Congenital hereditary stromal dystrophy

ETIOLOGY

Congenital hereditary stromal dystrophy (CHSD) is a very rare AD corneal dystrophy. Most of the genetic evidence points to the gene for decorin on chromosome 12.42 CHSD has not been linked to other associated ocular or systemic conditions.

CLINICAL PRESENTATION

Children with CHSD are born with bilateral corneal opacities. The opacity tends to be worse in the center of the cornea with gradual clearing in the peripheral cornea.

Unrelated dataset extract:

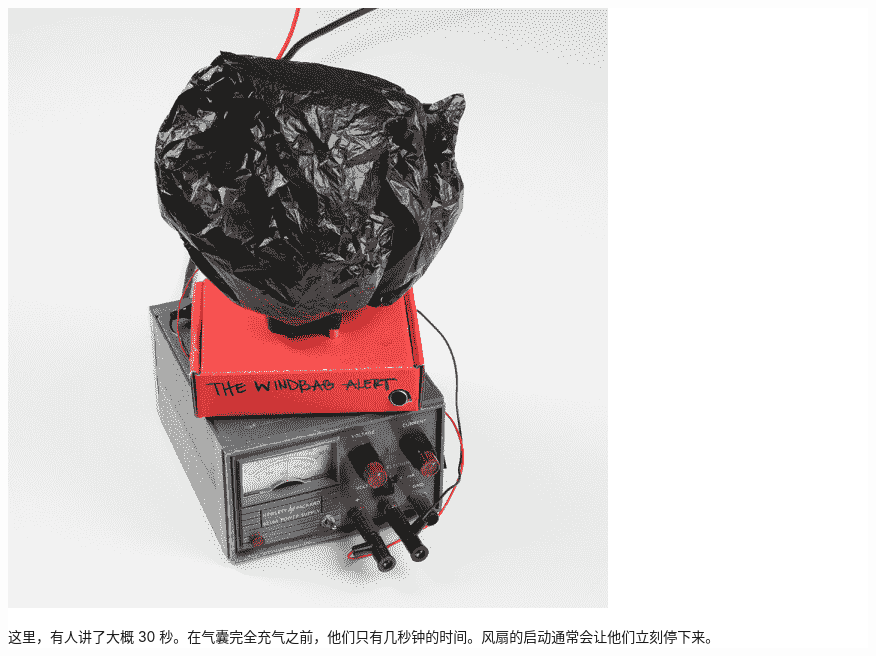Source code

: [![Windbag Inflating](img/5e76c6544c7d52e96b58e17ebe7894bb.png)](https://cdn.sparkfun.com/assets/learn_tutorials/4/8/5/Electret_Mic_BreakOut_Board_Hookup_Guide-04.jpg)

这里，有人讲了大概 30 秒。在气囊完全充气之前，他们只有几秒钟的时间。风扇的启动通常会让他们立刻停下来。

Corneal thickness is normal in these patients, indicating irregular arrangement of collagen fibers as the cause of the opacity rather than swelling of the corneal stroma.43

MANAGEMENT/TREATMENT AND PROGNOSIS

Treatment for CHSD is similar to CHED. If the opacity is felt to be visually disabling corneal transplantation can be performed. Prognosis is largely based upon corneal graft survival and amblyopia treatment when needed.

90

Posterior polymorphous membrane dystrophy

ETIOLOGY

Posterior polymorphous membrane dystrophy (PPMD) is inherited in an autosomal dominant pattern. Multiple genetic loci on different chromosomes have been implicated in PPMD. Chromosomes 20p, 20q, 1p, and

10p have all been linked in different families with PPMD.44–46

CLINICAL PRESENTATION

Early opacification of the cornea has been reported with PPMD, but this is not the norm.47 Most patients with PPMD have a band-like opacity in Descemet’s membrane, often described as a ‘snail track’. The iris can be quite irregular in PPMD with adhesion to the peripheral cornea. With more severe PPMD,

glaucoma and corneal opacity are more common (90).48

The histopathologic findings in PPMD include areas of irregular corneal endothelial cells that look more like epithelial cells. These cells will grow across the cornea and onto the iris blocking fluid drainage from the eye (causing glaucoma). Irregularities in Descemet’s membrane have also been noted.49

MANAGEMENT/TREATMENT AND PROGNOSIS

Generally speaking PPMD has a mild course and many patients may not know they are affected. PPMD is not typically associated with other systemic findings. Ocular findings may include irregular pupils, glaucoma, and corneal opacity. Transplant is rarely indicated for PPMD; however, if the opacity is severe enough it may become necessary. One major difference between PPMD and the other corneal dystrophies is that the corneal swelling may spontaneously improve, negating the need for transplantation.